У причала в ожидании арестованных стоял пароход "Русь"; это был тот самый пароход, который доставил Романовых в Тобольск в августе прошлого <1917> года. В первые несколько часов, проведенных на борту корабля, великие княжны наводили порядок в каютах, а цесаревич тем временем сидел на палубе в своём кресле на колёсиках, любуясь закатом.
Когда багаж был перегружен на корабль, члены латышского отряда принялись расхаживать по палубе, "распевая песни и играя на аккордеоне". С каждым часом солдаты становились всё более пьяными; они палили из винтовок в воздух, бросали в реку за борт гранаты или развлекались тем, что расстреливали из пулемёта дальние деревья на берегу.

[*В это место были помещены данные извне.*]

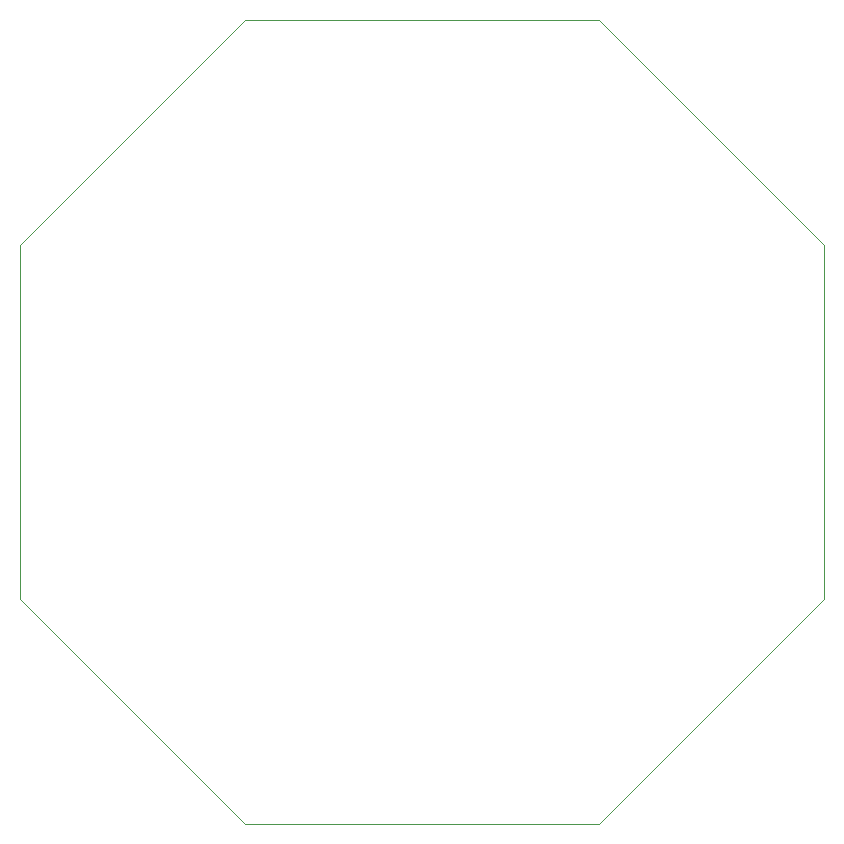
<source format=gbr>
%TF.GenerationSoftware,KiCad,Pcbnew,8.0.1*%
%TF.CreationDate,2024-04-19T02:33:02-07:00*%
%TF.ProjectId,CMOD_A7_Upper,434d4f44-5f41-4375-9f55-707065722e6b,rev?*%
%TF.SameCoordinates,Original*%
%TF.FileFunction,Profile,NP*%
%FSLAX46Y46*%
G04 Gerber Fmt 4.6, Leading zero omitted, Abs format (unit mm)*
G04 Created by KiCad (PCBNEW 8.0.1) date 2024-04-19 02:33:02*
%MOMM*%
%LPD*%
G01*
G04 APERTURE LIST*
%TA.AperFunction,Profile*%
%ADD10C,0.050000*%
%TD*%
G04 APERTURE END LIST*
D10*
X124960000Y-123960000D02*
X105960000Y-104960000D01*
X154960000Y-55960000D02*
X173960000Y-74960000D01*
X139960000Y-123960000D02*
X124960000Y-123960000D01*
X105960000Y-89960000D02*
X105960000Y-104960000D01*
X139960000Y-123960000D02*
X154960000Y-123960000D01*
X105960000Y-74960000D02*
X124960000Y-55960000D01*
X139960000Y-55960000D02*
X154960000Y-55960000D01*
X139960000Y-55960000D02*
X124960000Y-55960000D01*
X173960000Y-89960000D02*
X173960000Y-74960000D01*
X173960000Y-104960000D02*
X154960000Y-123960000D01*
X105960000Y-89960000D02*
X105960000Y-74960000D01*
X173960000Y-89960000D02*
X173960000Y-104960000D01*
M02*

</source>
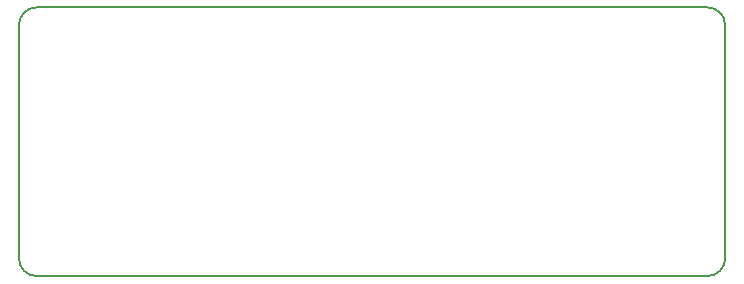
<source format=gm1>
G04*
G04 #@! TF.GenerationSoftware,Altium Limited,Altium Designer,18.1.9 (240)*
G04*
G04 Layer_Color=16711935*
%FSLAX43Y43*%
%MOMM*%
G71*
G01*
G75*
%ADD13C,0.200*%
D13*
X126900Y148150D02*
G03*
X125400Y146650I0J-1500D01*
G01*
X125400Y126900D02*
G03*
X126900Y125400I1500J0D01*
G01*
X185200Y146650D02*
G03*
X183700Y148150I-1500J0D01*
G01*
X183700Y125400D02*
G03*
X185200Y126900I0J1500D01*
G01*
X126900Y148150D02*
X183700Y148150D01*
X185200Y126900D02*
Y146650D01*
X125400Y126900D02*
Y146650D01*
X126900Y125400D02*
X183700Y125400D01*
M02*

</source>
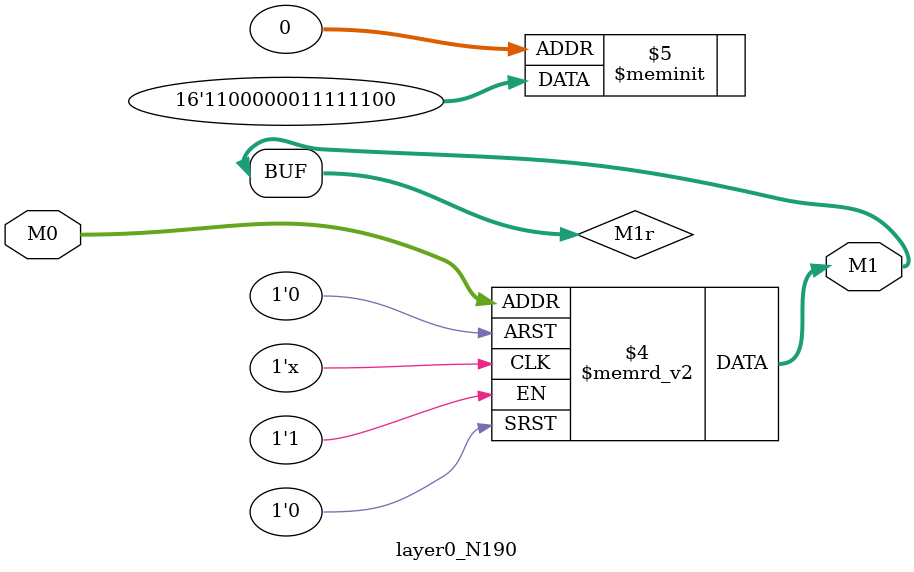
<source format=v>
module layer0_N190 ( input [2:0] M0, output [1:0] M1 );

	(*rom_style = "distributed" *) reg [1:0] M1r;
	assign M1 = M1r;
	always @ (M0) begin
		case (M0)
			3'b000: M1r = 2'b00;
			3'b100: M1r = 2'b00;
			3'b010: M1r = 2'b11;
			3'b110: M1r = 2'b00;
			3'b001: M1r = 2'b11;
			3'b101: M1r = 2'b00;
			3'b011: M1r = 2'b11;
			3'b111: M1r = 2'b11;

		endcase
	end
endmodule

</source>
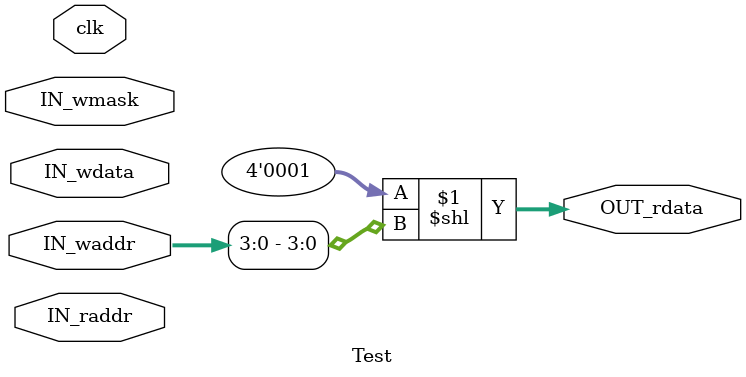
<source format=sv>


module Test (
  input logic clk,
  input logic[7:0] IN_waddr,
  input logic[31:0] IN_wdata,
  input logic[3:0] IN_wmask,

  input logic[7:0] IN_raddr,
  output logic[3:0] OUT_rdata
);

assign OUT_rdata[3:0] = 4'b1 << IN_waddr[0+:4];

endmodule

</source>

Наконец, когда солнце висело совсем низко над горизонтом, раздался мощный рёв пароходного гудка. С пронзительным рёвом судно медленно отчалило от причала Тобольска.
Родионов <, второй комиссар Уральского областного совета,> и его банда пьяных солдат переходили из каюты в каюту, выталкивая из них пассажиров, и вскоре все мужчины оказались собранными в нескольких каютах. Затем двери за ними с грохотом захлопнулись и послышались другие, ещё более угрожающие звуки: в замочных скважинах заскрежетали ключи, и все двери были заперты снаружи.
Женщинам было приказано "оставлять на всю ночь открытыми двери в каюты. Поэтому никто не мог раздеться". Через открытые двери солдаты подглядывали за великими княжнами, отказываясь "оставить их в покое".
Беспорядки в ту ночь нарастали скаждым часом. Гиббс, <учитель царских детей,> будучи заперт в своей каюте, беспомощно слушал, как пьяные охранники донимали великих княжон: "Это было просто отвратительно, что они вытворяли". "Ужасные вопли" царевен <, по свидетельству сына Гиббса Джоржа,> преследовали его "до конца его дней".
Немым символом этой трагедии остаётся поблекшая фотография, сделанная на следующий день на борту парохода "Русь". Этот снимок - едва слышный шёпот страдания. Это последняя фотография Ольги и её брата, причем цесаревич почти полностью скрыт тенью. Ольга сидит на фоне тёмных панелей красного дерева, которыми обшиты стены комнаты, большого зеркала, хрустального плафона, свешивающегося с белого потолка. Хотя уже конец мая <1918 года> и день выдался тёплый, на царевне - длинная тёмная юбка, белая блузка, застёгнутая под самое горло, едва виднеющаяся под тёмным жакетом, и тёмная шляпа. В руках она сжимает сумочку, голова обращена к окну, на лице печальное выражение. Её взгляд - остановившийся, испуганный, тревожный - недвусмысленно выражает всю глубину её отчаяния и безнадёжности.